Conforme informações do Ministério da Agricultura e Pecuária (MAPA) reunidas na investigação, foram encontradas na ração substâncias consideradas altamente tóxicas, entre elas a monocrotalina e alcaloides pirrolizidínicos, associados a plantas do gênero Crotalaria. A suspeita é de que a contaminação tenha ocorrido a partir de resíduo de soja contaminado, apontado como insumo proibido para alimentação animal.
Durante as inspeções também teriam sido identificadas falhas no armazenamento de matérias-primas, ausência de segregação de insumos, mistura de materiais e falta de pesagem individualizada no processo de fabricação.
Para o promotor Ary Lages, o prejuízo não pode ser medido apenas pelo valor financeiro dos animais.
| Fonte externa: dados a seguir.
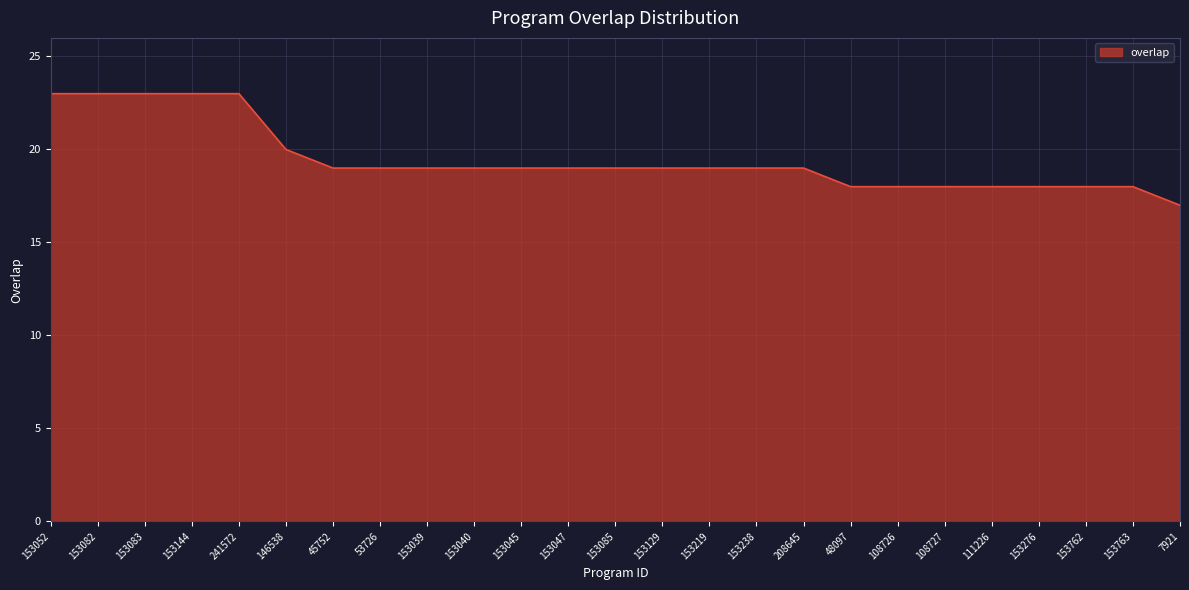

What is the maximum value shown in the chart?

23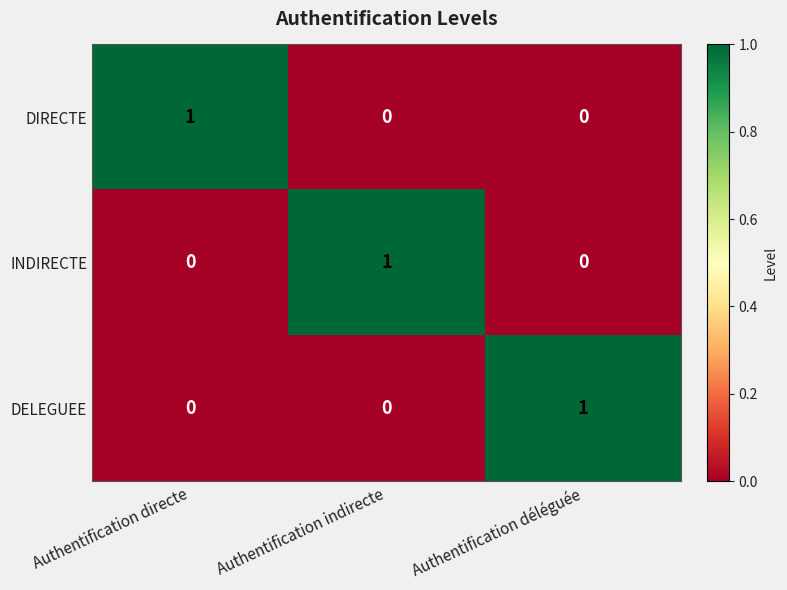

Reading right to left, list all the values displayed in this chart.

DIRECTE: Authentification déléguée=0	Authentification indirecte=0	Authentification directe=1
INDIRECTE: Authentification déléguée=0	Authentification indirecte=1	Authentification directe=0
DELEGUEE: Authentification déléguée=1	Authentification indirecte=0	Authentification directe=0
Ele destaca que os proprietários tiveram de lidar também com a perda de um plantel construído durante décadas e com o sofrimento provocado pela morte dos cavalos.
O processo aponta ainda que a empresa começou a receber reclamações relacionadas à morte de animais em 24 de abril de 2025, mas teria iniciado uma investigação interna somente semanas depois. O recolhimento parcial dos produtos ocorreu em 5 de maio, quando, segundo os autos, o número de mortes já havia aumentado em diferentes estados brasileiros.
Além dos 80 cavalos mortos no Haras Nova Alcatéia, foram registradas, conforme a investigação, pelo menos outras 284 mortes de equinos no país. O caso também resultou em denúncias relacionadas à possível prática de crimes ambiental e contra as relações de consumo.
A medida de bloqueio de bens solicitada pelo MPAL tem como objetivo preservar patrimônio suficiente para uma eventual indenização. A responsabilização dos denunciados, no entanto, ainda depende da análise e decisão da Justiça, assegurados o direito de defesa e o contraditório.
O TNH1 tentou falar com a Nutratta Nutrição Animal para solicitar um posicionamento, mas não conseguiu contato. O espaço segue aberto para uma eventual resposta.